ACTIVITY >>
The result should be the lines from the one holding "Identify the document elements. Format: label [x1, y1, x2, y2]." to the final line of the records below, repeated exactly and with no pictures.
═══ GIVEN RECORDS ═══
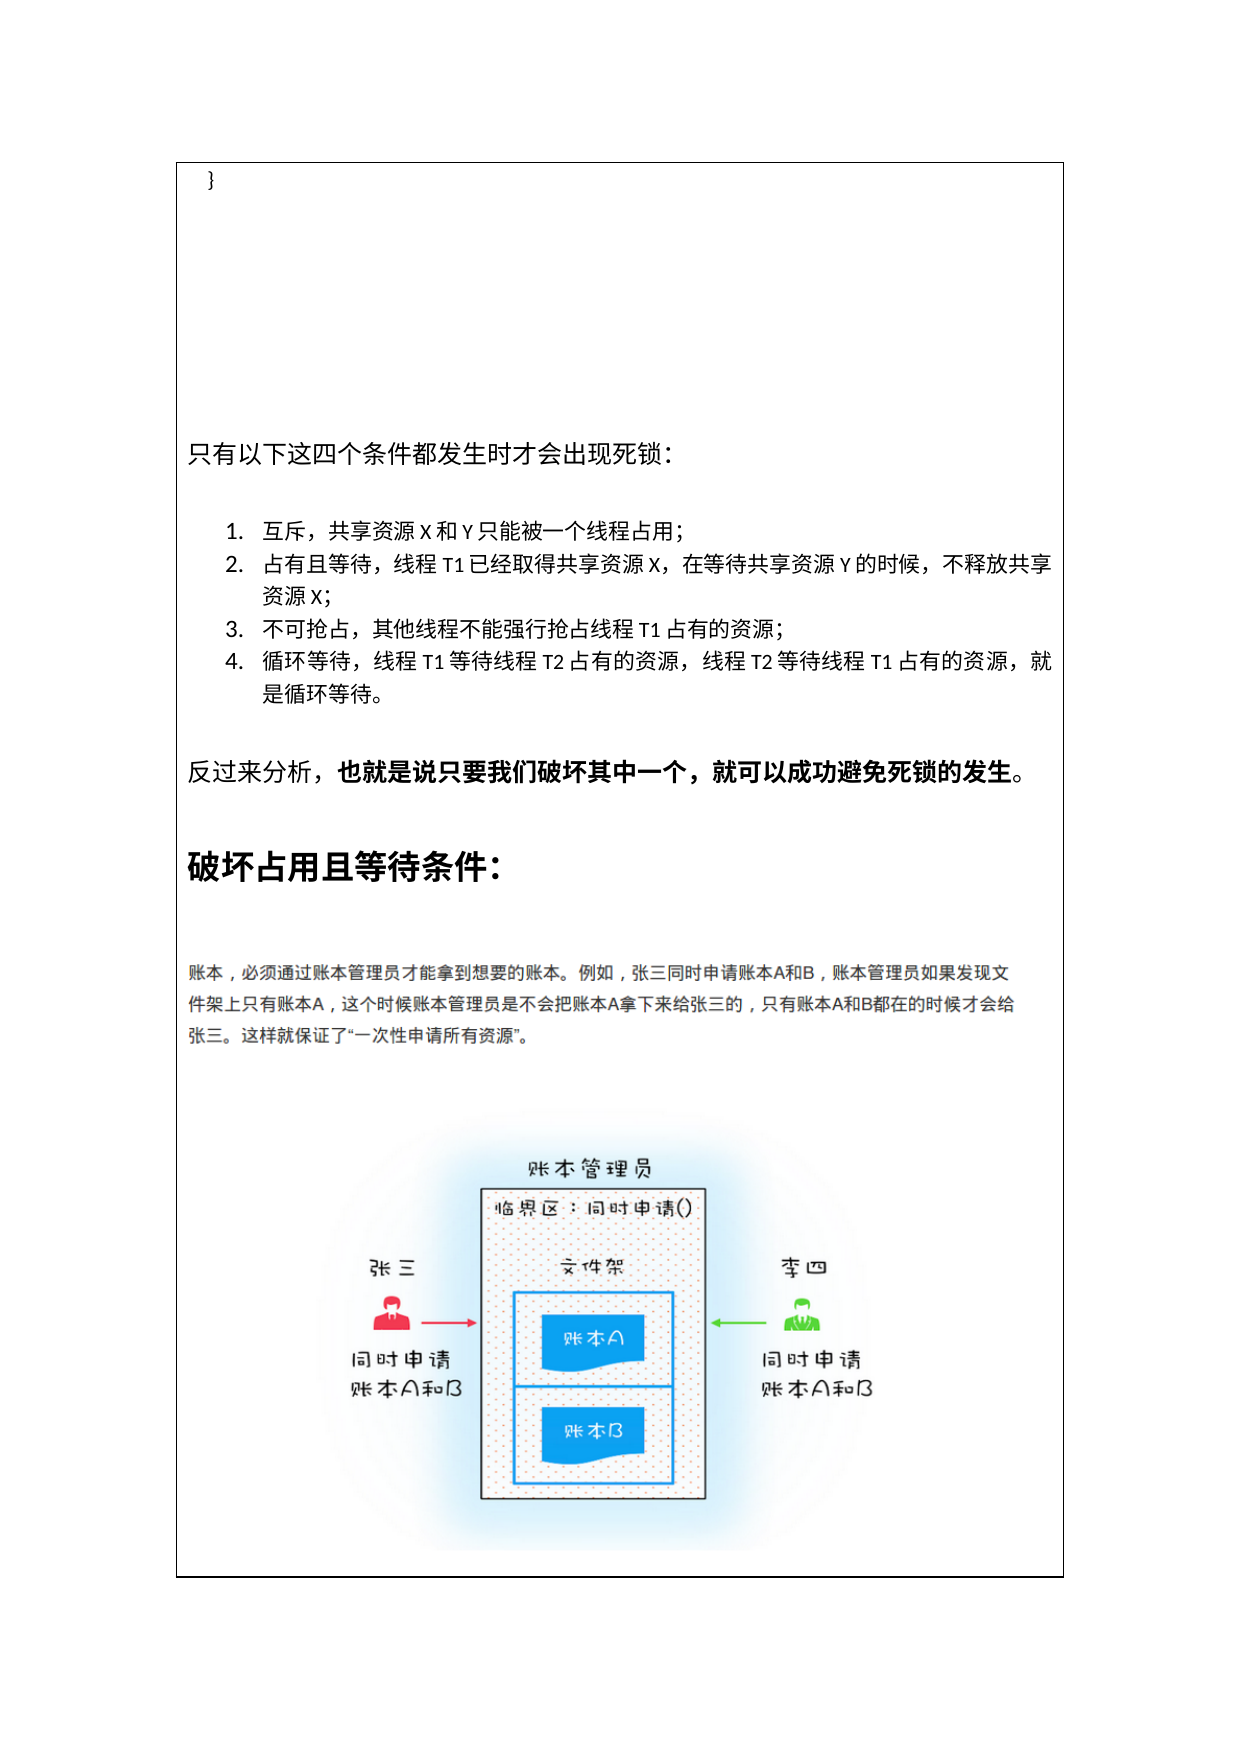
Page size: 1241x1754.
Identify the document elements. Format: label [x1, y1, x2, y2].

picture [187, 958, 1052, 1565]
table_header [177, 163, 1063, 1576]
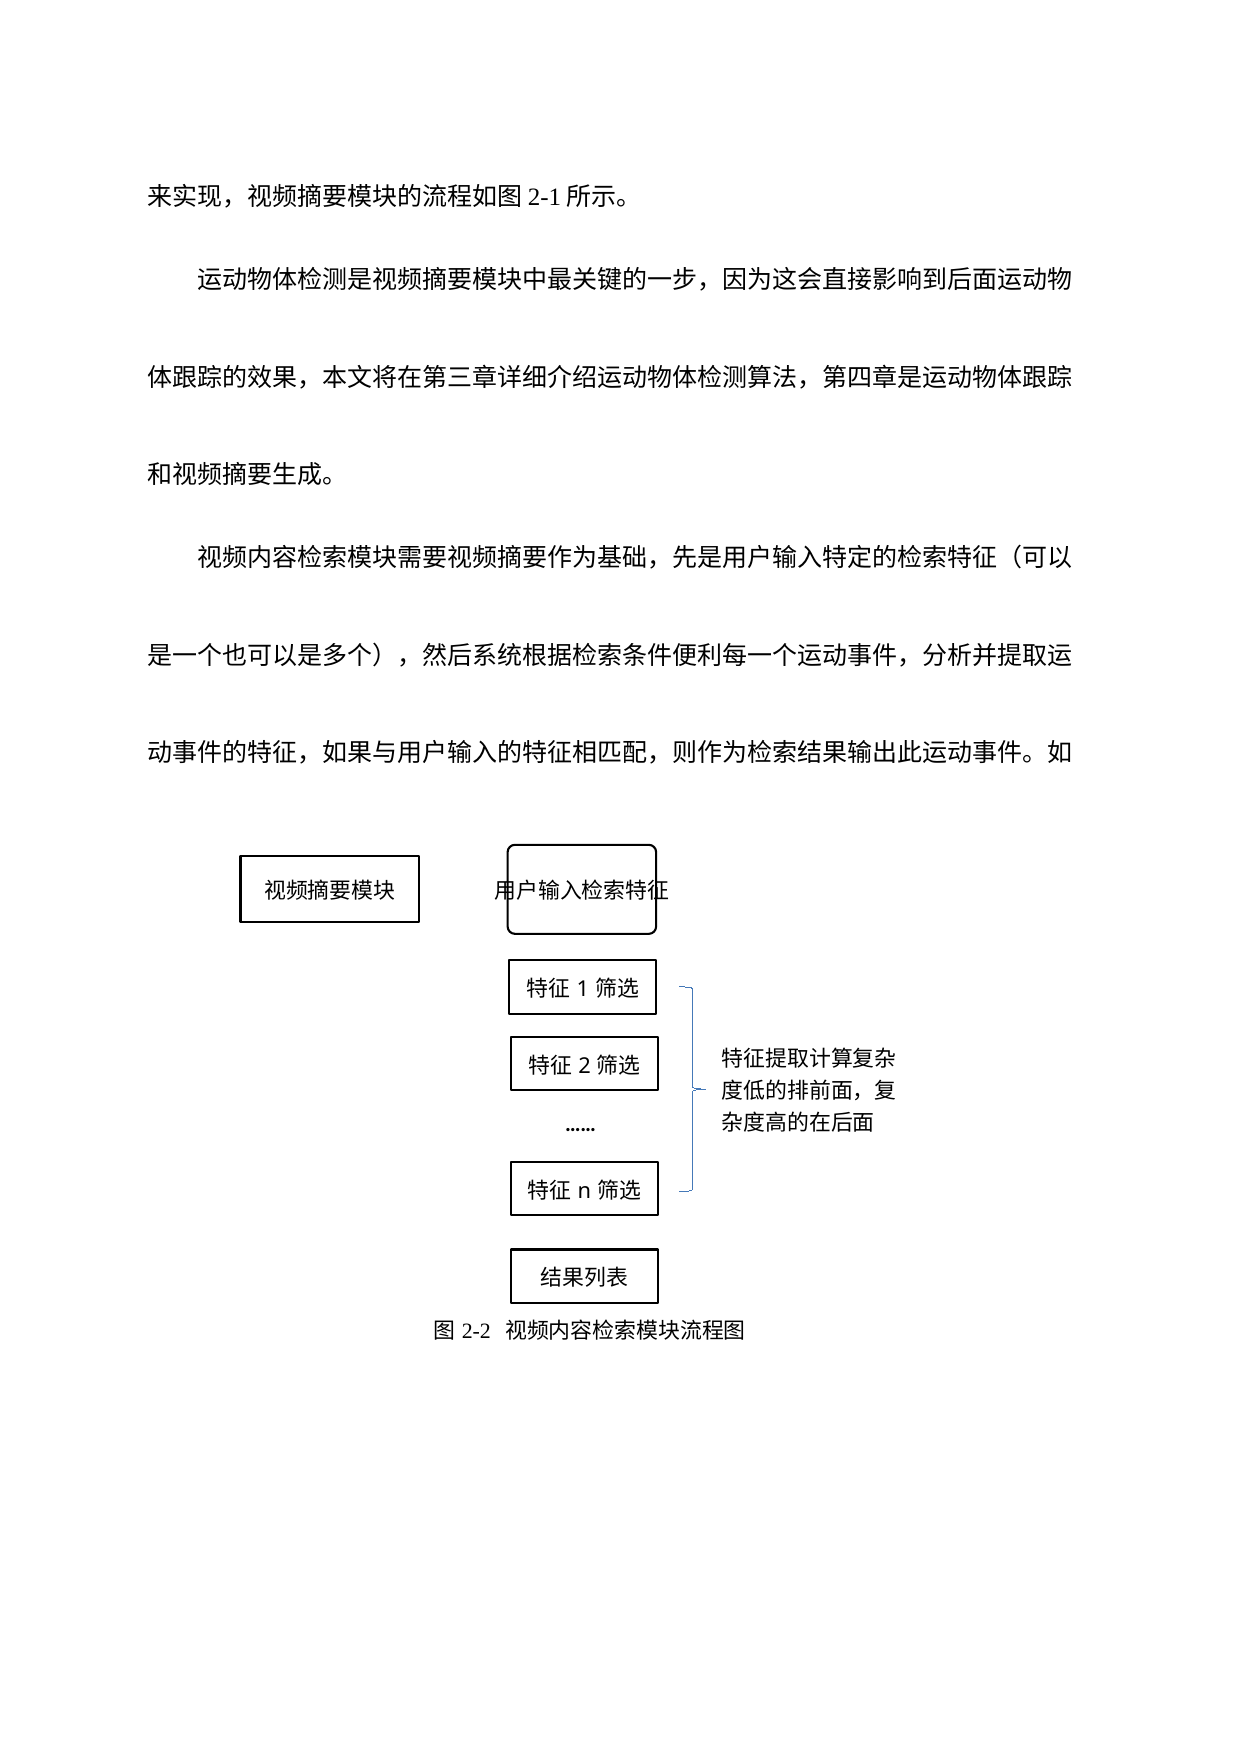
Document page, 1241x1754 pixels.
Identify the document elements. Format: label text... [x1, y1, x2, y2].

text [148, 162, 1092, 227]
text 运动物体检测是视频摘要模块中最关键的一步，因为这会直接影响到后面运动物体跟踪的效果，本文将在第三章详细介绍运动物体检测算法，第四章是运动物体跟踪和视频摘要生成。 [148, 245, 1092, 505]
text 视频内容检索模块需要视频摘要作为基础，先是用户输入特定的检索特征（可以是一个也可以是多个），然后系统根据检索条件便利每一个运动事件，分析并提取运动事件的特征，如果与用户输入的特征相匹配，则作为检索结果输出此运动事件。如果用户输入的特征是组合特征，那就采用逐个特征过滤的方式，从耗时最少的特征条件开始过滤，逐级筛选，去除一定数量的运动事件，进一步缩短视频内容检索的时间。视频内容检索模块的主要流程如图2-2所示： [148, 523, 1092, 783]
═══
RESULT OF THIS TASK >>
Identify the document elements. Format: label [x1, y1, x2, y2].

picture [187, 958, 1052, 1565]
table_header [177, 163, 1063, 1576]
Document page, 1241x1754 pixels.
Identify the document elements. Format: label text... [x1, y1, x2, y2].

text [148, 162, 1092, 227]
text 运动物体检测是视频摘要模块中最关键的一步，因为这会直接影响到后面运动物体跟踪的效果，本文将在第三章详细介绍运动物体检测算法，第四章是运动物体跟踪和视频摘要生成。 [148, 245, 1092, 505]
text 视频内容检索模块需要视频摘要作为基础，先是用户输入特定的检索特征（可以是一个也可以是多个），然后系统根据检索条件便利每一个运动事件，分析并提取运动事件的特征，如果与用户输入的特征相匹配，则作为检索结果输出此运动事件。如果用户输入的特征是组合特征，那就采用逐个特征过滤的方式，从耗时最少的特征条件开始过滤，逐级筛选，去除一定数量的运动事件，进一步缩短视频内容检索的时间。视频内容检索模块的主要流程如图2-2所示： [148, 523, 1092, 783]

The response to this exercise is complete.